Back came the blue coral. But smaller and more regular, the tendrils even and of similar size.

"Pendennis's brain is bigger than yours?" asked Louise.

"Not his physical brain. That's slightly smaller but the rest of it . . ." He billowed his arms. "I've only seen a subset of it so far but it's massive. Like someone's dipped his brain into a blender and then teased it out into all kinds of fantastic shapes."

He checked his watch again. "Another few minutes and we'll be able to see."

"You still haven't . . ."

"I'm getting to it." he interrupted. "Look."

He pressed a button on the remote and the image changed. A succession of images followed.
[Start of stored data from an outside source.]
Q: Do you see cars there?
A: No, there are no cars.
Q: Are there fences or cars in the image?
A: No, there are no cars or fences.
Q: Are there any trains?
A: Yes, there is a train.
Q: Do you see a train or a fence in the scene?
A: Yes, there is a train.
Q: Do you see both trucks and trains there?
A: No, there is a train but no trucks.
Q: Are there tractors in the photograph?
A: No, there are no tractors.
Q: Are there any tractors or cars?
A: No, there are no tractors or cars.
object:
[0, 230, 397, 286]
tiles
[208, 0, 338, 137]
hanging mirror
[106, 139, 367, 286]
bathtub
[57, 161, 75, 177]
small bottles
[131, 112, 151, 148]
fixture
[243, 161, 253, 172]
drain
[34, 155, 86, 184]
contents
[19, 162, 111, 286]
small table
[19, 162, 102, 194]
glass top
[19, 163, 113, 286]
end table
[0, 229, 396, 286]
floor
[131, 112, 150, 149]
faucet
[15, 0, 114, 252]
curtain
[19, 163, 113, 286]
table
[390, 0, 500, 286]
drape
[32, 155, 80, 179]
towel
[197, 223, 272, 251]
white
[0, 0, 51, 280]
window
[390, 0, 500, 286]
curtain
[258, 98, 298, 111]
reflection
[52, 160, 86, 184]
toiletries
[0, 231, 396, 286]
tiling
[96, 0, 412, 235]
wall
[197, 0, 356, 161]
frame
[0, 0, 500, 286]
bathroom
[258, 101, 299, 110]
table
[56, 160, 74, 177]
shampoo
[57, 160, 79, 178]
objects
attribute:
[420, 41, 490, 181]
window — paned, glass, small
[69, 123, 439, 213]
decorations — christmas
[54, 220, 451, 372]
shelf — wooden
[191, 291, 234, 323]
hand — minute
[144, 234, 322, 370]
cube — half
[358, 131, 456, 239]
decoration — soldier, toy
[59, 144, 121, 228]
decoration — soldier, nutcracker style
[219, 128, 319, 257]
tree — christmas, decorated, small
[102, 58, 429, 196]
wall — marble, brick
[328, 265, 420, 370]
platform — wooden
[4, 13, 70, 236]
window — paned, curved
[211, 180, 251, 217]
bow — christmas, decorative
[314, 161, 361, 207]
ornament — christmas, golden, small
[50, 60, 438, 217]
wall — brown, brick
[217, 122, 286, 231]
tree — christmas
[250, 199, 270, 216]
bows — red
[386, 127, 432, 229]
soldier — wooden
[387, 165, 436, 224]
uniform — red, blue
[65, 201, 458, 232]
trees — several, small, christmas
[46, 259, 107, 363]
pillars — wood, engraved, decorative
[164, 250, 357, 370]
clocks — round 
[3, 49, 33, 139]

Strange shapes, like exotic sea-creatures. Corals, sponges, jelly fish, shapes she couldn't even describe. Nick flicked through the dimensions three at a time, varying the combinations: c, d, and e; a, b and d; c, e and a. His brain morphing about its axis.

"Now, watch this," he said. The image disappeared. "That's the g axis. For some reason we haven't found anything that protrudes into it. Animate or inanimate. The same for the f."

He pressed the remote again. "Now look at this."

Another exotic shape appeared. Irregular and edged with what looked like fronds. Nick froze the image.

"This is the x, y and b representation." He stretched a finger into the viewing area and pointed to a dark line near the base of the image. "Do you see that?"

He pressed the remote and rotated the image—slowly. "It looks like a crack, doesn't it? And note its extent. It rings the base of the image. Separating the structure into two: the small area at the base and the larger mass at the top."

It did. An irregular black line sliced through the base of the image as though it was a piece of blue ceramic that had broken apart and been badly glued back together.

"Now, here's another. Again I'm mixing two physical dimensions with one higher and . . . same result."

He was definitely in his element. He looked like a stage magician producing rabbits from places no one dreamed a rabbit could ever appear from. His eyes screamed: isn't this amazing?

It was, but where was it going?

He flicked through image after image. Each one showed a dark line—or fracture as Nick now insisted on calling it—running through the base of the image.

"Now we flip back to a purely upper dimensional representation to refresh our memories and voila—no fractures anywhere. You only get a fracture when you see the brain straddling the upper and lower dimensions."

He slowed his delivery to emphasise the last sentence. You only get a fracture when you see the brain straddling the upper and lower dimensions.

He paused as though expecting a light bulb to ignite over Louise's head.

"So?" she asked.

"So maybe that fracture is the boundary between the upper and lower dimensions. A separation point between the physical world and the other—the universe of the higher dimensions."

Louise started to feel inordinately dense. What did any of that mean? There was a boundary and it was marked. Nice. But what bearing did it have on anything happening in the real world?

"Don't you see what that means?" he asked. "The brain is split in two."

She felt like saying 'so' again but decided upon another approach.

"Go back to the xyz display," she said.

The familiar shape of the physical human brain returned. "Freeze it there," she said, walking over and pointing to the dark line that separated the right and left hemispheres of the brain. "What's the difference between your 'fractures' and that?"

"There's every difference. They're different kind of lines for a start. One's at a dimensional boundary."

"They look the same to me."

"That's because you're looking at it with your head and not your heart. And, anyway, you haven't seen my other set of pictures."